No one could have predicted that 2020 would start off with a pandemic-inspired global shutdown, but the Patriots trading down and out of the first round? Almost everyone who knows New England's draft history could have seen that coming.
The first round of the 2020 NFL Draft moved along at a fairly swift pace due to relatively few trades. But as they so often do with picks near the bottom of the first round – and, significantly, without a scheduled selection in Friday's second round – the Patriots elected to deal themselves out of the opening competition altogether.
New England sent its 23rd overall choice to the L.A. Chargers in exchange for Los Angeles' pick at the 37th overall spot, which is the fifth pick in Round 2, as well as at 71 overall (the seventh pick of Round 3).
In a video conference with reporters following Round 1, Patriots director of player personnel Nick Caserio explained his team's rationale for the move.
"We thought the trade made sense... We'll see how it all works out. I'm sure we'll be active tomorrow. We have some flexibility."
With the draft set to resume with Rounds 2 and 3 on Friday night, the Patriots are now armed with five choices – the aforementioned acquisitions from the Chargers, plus their own choice at 87 overall in Round 3 and a pair of compensatory picks at the end, 98 and 100 overall.
Amid the COVID-19 lockdown which remains in most areas, the league conducted the draft remotely via numerous video conferencing platforms across the U.S. Selections were made by team officials sequestered in their own homes and communicating over the phone and by conference calls.

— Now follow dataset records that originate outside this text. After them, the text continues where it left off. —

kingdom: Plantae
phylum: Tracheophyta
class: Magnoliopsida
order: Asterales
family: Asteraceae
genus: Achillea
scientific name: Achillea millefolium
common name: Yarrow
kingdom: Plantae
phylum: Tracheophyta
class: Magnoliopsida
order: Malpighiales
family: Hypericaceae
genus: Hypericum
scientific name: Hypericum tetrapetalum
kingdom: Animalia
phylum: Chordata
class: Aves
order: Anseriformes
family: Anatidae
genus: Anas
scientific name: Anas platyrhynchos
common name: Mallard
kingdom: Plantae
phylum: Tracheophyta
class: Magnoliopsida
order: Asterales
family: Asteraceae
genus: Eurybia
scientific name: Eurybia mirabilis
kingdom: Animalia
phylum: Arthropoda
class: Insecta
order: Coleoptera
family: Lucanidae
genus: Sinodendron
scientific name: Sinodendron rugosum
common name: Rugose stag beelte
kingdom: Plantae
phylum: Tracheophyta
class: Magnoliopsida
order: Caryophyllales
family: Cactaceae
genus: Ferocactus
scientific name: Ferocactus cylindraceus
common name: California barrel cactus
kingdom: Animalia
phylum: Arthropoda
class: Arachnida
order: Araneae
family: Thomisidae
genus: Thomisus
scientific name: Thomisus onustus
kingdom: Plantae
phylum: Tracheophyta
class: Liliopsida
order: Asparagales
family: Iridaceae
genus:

Caserio noted that, at least from a Patriots perspective, this unique setup posed no significant challenges to New England's ability to conduct its business Thursday.
"Process-wise, the league did a great job. Everything went pretty smoothly. Everybody in the league deserves a lot of credit. We really didn't have any gaps [in communication]. We tried to replicate our draft room and I think we were able to do that this evening.
"It's been hard for a lot of people throughout the country," Caserio added, with respect to the ongoing health crisis, "but the people on the [medical] front lines, they deserve more credit than a lot of these players were going to talk about over the next few days. We'll certainly talk about them… Everything that's gone on for the past however many weeks puts football in perspective. What we do is probably not as important as some of the other things in our lives – our family, our health, our faith. We're all blessed to be here in this situation this evening."